Gertsberg has long been involved with the creation of a memorial in Seaside Park. His support group, he says “has helped a lot.  We meet occasionally and have an annual ceremony.” On this tenth year it will be Sunday, September 11, at 4 PM, at West Fifth Street and Surf Avenue in Brooklyn. The gathering will follow the main memorial at Ground Zero.”

Gertsburg, whose wife, Marina’s mother, died in 2002, has established a memorial fund in his daughter’s memory. The fund provides scholarships to be used at Binghamton or Baruch Universities. An applicant must be a female Jewish student interested in things similar to Marina’s interests. The academic committee provides three or four narratives -names unknown from which he designates the winner.”They are nice kids. I am proud of the strength of their GPA and that they are  hard working.” Funds for the scholarship are personally donated.

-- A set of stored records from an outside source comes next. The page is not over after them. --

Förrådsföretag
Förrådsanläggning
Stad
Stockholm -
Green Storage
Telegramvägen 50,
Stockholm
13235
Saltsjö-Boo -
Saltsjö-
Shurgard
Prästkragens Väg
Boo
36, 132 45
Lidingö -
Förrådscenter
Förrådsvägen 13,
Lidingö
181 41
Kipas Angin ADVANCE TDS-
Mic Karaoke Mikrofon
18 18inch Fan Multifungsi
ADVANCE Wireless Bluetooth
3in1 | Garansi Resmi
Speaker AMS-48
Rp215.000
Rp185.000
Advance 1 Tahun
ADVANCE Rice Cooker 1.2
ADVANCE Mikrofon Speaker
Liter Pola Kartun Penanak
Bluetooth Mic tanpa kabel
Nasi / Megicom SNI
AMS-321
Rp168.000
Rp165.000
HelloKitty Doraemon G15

Gertsburg asks that readers of the Algemeiner and their friends “stop by, pay respects, remember, bring a flower” to the 4 PM Sunday Memorial, “If we stop remembering, it will happen again. Only those who remember stay alert and keep elected officials and others alert. If we don’t remember, it will be as those lives never happened, as though they never existed. We must remember or it will happen again.”

Three generations of Fania Zaltsman’s family left Moldavia ( Rumania) in 1989.  After close to a year in transit, they arrived in New York, dreaming of life in a free country where life rich with Yiddishkeit would be possible. Fainia, a teacher, had been threatened with dismissal simply for attending the synagogue. She who survived three years behind the barbed wire fences of a Rumanian ghetto, witnessing starvation and deprivation of the Jewish populations, including her own parents, a generation later, with her husband, twenty eight year old son, his wife and three year old daughter, came to America, seeking “a bright future in this free country.”

Arkady was 45 on September 11, 2001.  He was a licensed architect- “a perfectionist” said his mother – who was about to “sign off on an extensive renovation of the Toronto Airport.”  A celebratory meetings at “Windows on the World,” the extraordinary restaurant on top of the second tower hit was scheduled. His final contact, a telephone call to his wife saying “something is going on in the first building.” was his last contact.

His daughter, now an NYU graduate, was 15. She was the last to see her father who had taken her to school that morning and then proceeded to his meeting. “My father is in my heart.”  Today, her work helps members of the Russian Jewish community build their lives.

The Zaltsburg family tragedy could have been even deeper.  A niece who worked on the 48th Floor, survived, escaping the falling towers by running down flights of stairs cluttered with old TV sets and discarded computer equipment, then over the Brooklyn Bridge. “People broke their legs, were run over.”

“We are very proud of Arkady, our son and how we raised him.  We can change nothing and must go on living.  We will remember as long as we live.  Who can believe how our hearts are broken? When you lose a child, it is not natural – it should be vice-versa. We are so tired of tragedy – the first months I couldn’t speak,” says Fania Zaltsburg.

Still, says the ADL, conspiracy theories accusing Jews of masterminding the attacks continue. The Anti-Defamation League (ADL), says “these theories have grown and evolved over the last decade,” claiming “the Jews or Israel perpetrated the attacks instead of Al Qaeda.” Abe Foxman says “it is shocking that nearly a decade after 9/11 we are still confronted with those who continue to deny the historical record of 9/11 or who hold fast to anti-Semitic myths …anti-Semites (are) intent on creating their false version of history.

The new Freedom Tower reaches for the sky over lower Manhattan, a phoenix rising from the ruins of the destroyed World Trade Center.